Directions:
Transcribe word for word the section of the records below that opens with the line containing "пт : 13:00 - 13:00" and closes with the line containing "Design vysokých kalhotek"; drop every picture.

Data in this exercise Block Start

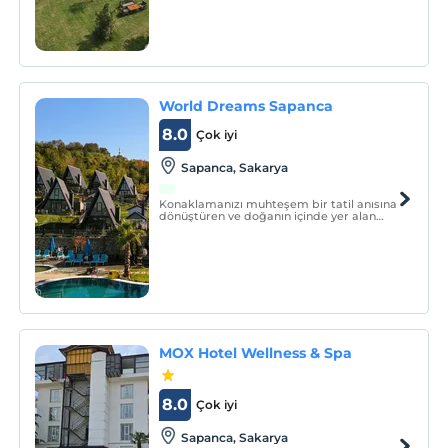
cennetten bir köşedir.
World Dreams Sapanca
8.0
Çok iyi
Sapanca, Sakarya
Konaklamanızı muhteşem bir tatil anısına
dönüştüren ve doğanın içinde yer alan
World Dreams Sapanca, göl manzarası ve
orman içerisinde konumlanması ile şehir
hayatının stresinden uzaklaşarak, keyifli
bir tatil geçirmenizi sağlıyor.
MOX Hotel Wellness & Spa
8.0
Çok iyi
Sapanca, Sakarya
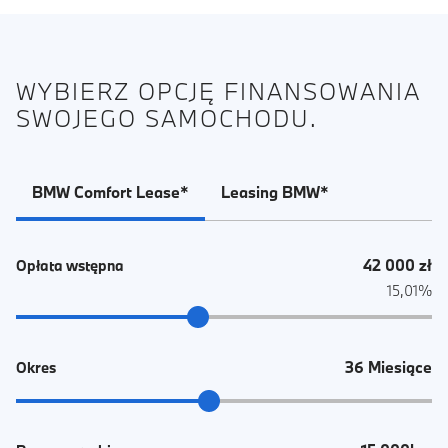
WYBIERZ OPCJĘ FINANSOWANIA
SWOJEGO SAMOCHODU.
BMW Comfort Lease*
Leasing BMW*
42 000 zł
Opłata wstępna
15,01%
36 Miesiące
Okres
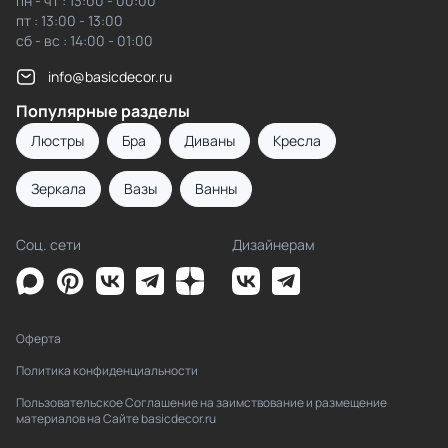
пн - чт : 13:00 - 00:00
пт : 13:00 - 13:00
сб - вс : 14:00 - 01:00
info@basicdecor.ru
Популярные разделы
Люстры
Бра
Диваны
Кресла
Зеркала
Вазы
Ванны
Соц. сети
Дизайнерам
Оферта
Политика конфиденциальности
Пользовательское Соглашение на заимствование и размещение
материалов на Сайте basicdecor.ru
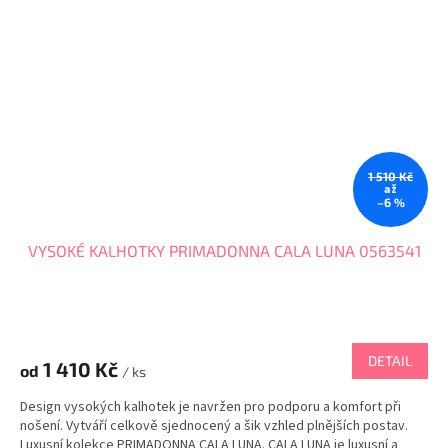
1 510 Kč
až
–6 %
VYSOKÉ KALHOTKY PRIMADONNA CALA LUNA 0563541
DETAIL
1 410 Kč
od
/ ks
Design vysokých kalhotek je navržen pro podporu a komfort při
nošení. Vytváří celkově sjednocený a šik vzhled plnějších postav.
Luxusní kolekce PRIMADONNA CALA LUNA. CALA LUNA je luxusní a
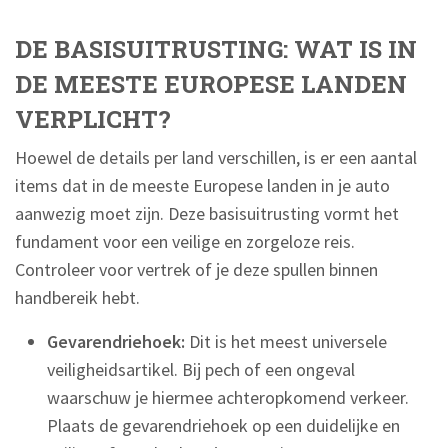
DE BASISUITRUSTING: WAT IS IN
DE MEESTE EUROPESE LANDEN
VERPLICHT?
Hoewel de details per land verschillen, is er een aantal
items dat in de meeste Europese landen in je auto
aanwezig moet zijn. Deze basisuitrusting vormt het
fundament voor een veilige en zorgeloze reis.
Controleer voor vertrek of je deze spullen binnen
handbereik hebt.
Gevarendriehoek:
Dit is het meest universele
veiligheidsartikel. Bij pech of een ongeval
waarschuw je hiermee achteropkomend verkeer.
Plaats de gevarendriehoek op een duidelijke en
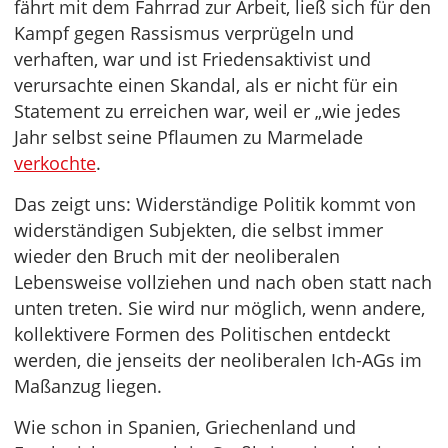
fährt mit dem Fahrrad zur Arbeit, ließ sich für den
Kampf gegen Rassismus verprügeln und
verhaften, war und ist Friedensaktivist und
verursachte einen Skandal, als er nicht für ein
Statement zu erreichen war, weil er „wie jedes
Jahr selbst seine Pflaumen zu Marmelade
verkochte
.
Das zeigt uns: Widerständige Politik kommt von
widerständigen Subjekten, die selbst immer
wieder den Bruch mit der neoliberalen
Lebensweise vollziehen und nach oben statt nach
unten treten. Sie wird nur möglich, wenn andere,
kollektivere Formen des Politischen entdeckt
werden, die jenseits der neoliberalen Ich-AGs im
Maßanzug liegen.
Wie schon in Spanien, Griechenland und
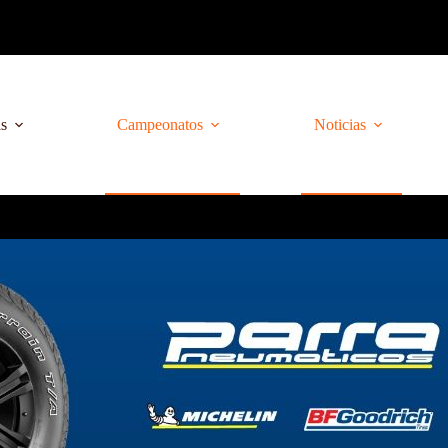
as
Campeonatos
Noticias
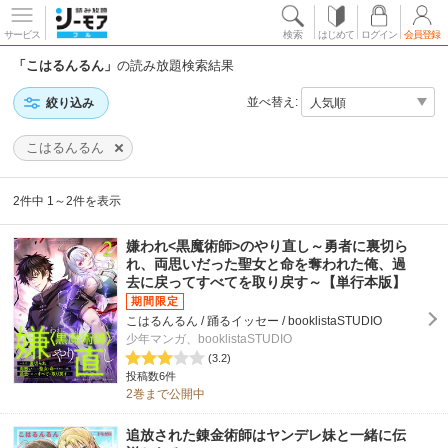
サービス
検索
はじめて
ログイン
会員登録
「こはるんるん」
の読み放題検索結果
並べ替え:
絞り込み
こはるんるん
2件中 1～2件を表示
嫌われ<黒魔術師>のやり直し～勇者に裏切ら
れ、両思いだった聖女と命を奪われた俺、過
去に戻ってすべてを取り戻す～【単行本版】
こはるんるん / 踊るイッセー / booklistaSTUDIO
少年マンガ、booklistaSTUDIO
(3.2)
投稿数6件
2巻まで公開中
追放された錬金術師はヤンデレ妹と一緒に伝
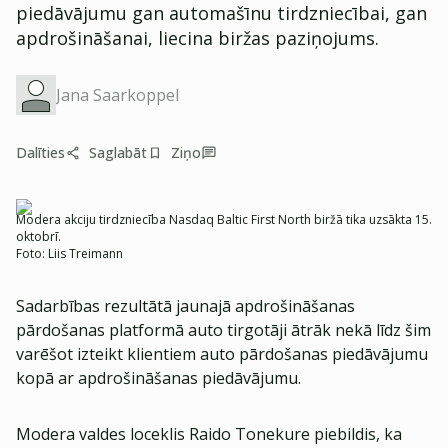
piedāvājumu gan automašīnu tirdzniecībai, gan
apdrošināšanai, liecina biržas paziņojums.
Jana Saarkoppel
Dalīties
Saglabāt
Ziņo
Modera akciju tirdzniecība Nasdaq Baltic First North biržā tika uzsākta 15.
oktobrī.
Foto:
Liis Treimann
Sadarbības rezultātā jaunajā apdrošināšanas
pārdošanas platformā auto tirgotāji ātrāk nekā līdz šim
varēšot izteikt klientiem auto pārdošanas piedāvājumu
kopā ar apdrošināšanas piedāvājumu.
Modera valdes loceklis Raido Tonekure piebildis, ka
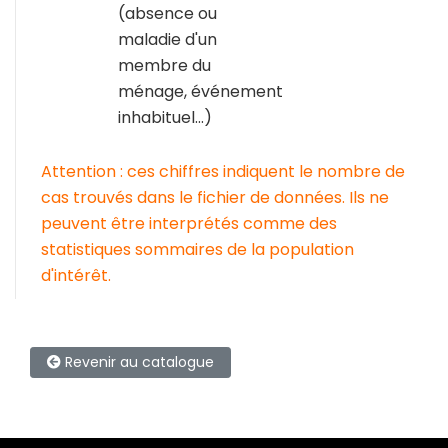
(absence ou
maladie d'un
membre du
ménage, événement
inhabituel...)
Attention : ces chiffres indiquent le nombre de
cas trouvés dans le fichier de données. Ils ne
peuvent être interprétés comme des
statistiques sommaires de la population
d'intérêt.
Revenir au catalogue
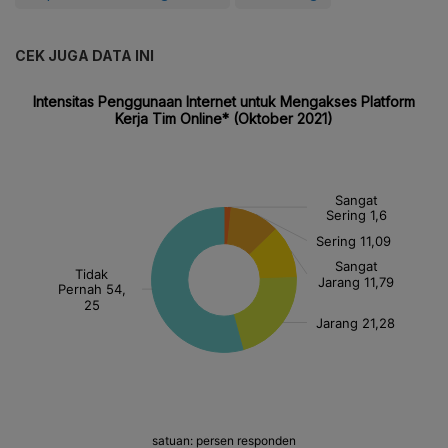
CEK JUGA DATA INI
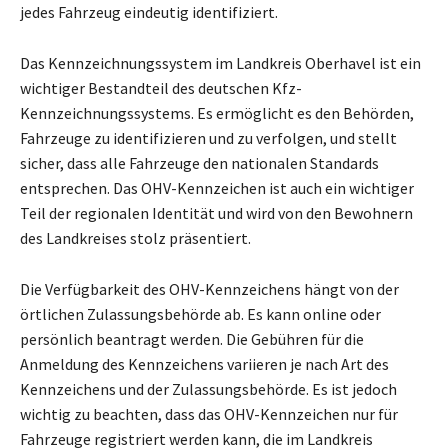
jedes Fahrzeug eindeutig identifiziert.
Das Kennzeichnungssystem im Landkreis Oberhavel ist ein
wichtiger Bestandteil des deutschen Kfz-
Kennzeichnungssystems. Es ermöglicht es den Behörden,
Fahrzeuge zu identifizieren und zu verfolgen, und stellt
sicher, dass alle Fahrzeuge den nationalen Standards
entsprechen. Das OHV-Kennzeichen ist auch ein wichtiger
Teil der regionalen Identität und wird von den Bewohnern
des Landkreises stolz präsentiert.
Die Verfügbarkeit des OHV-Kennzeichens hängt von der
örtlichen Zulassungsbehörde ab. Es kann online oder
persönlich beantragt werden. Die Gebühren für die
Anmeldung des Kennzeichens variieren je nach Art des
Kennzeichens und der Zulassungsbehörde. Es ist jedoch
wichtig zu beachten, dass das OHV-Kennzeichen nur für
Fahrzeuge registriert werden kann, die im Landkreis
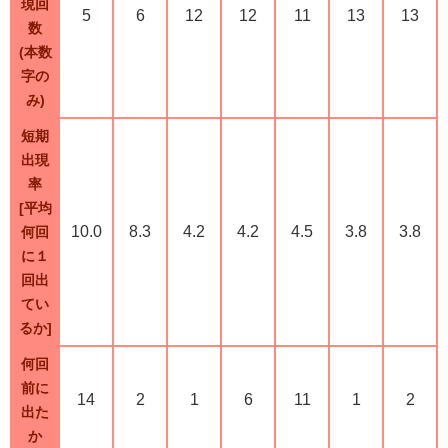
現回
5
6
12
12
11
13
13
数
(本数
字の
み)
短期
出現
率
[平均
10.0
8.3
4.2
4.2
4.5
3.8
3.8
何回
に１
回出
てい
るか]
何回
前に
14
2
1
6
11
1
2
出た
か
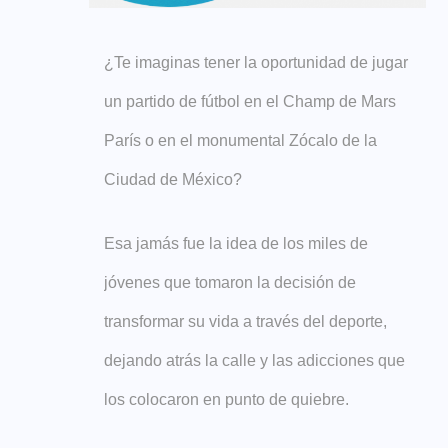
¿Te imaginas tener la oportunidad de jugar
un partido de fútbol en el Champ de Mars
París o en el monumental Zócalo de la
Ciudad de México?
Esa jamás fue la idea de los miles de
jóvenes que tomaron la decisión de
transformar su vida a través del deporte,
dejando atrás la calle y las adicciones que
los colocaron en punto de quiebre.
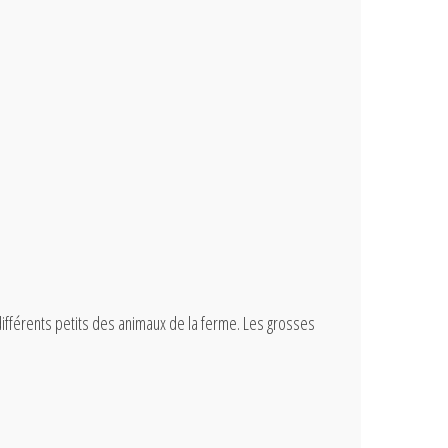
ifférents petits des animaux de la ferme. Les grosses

Data in this exercise Block End

Result:
пт : 13:00 - 13:00
сб - вс : 14:00 - 01:00
info@basicdecor.ru
Популярные разделы
Люстры
Бра
Диваны
Кресла
Зеркала
Вазы
Ванны
Соц. сети
Дизайнерам
Оферта
Политика конфиденциальности
Пользовательское Соглашение на заимствование и размещение
материалов на Сайте basicdecor.ru
1 510 Kč
až
–6 %
VYSOKÉ KALHOTKY PRIMADONNA CALA LUNA 0563541
DETAIL
1 410 Kč
od
/ ks
Design vysokých kalhotek je navržen pro podporu a komfort při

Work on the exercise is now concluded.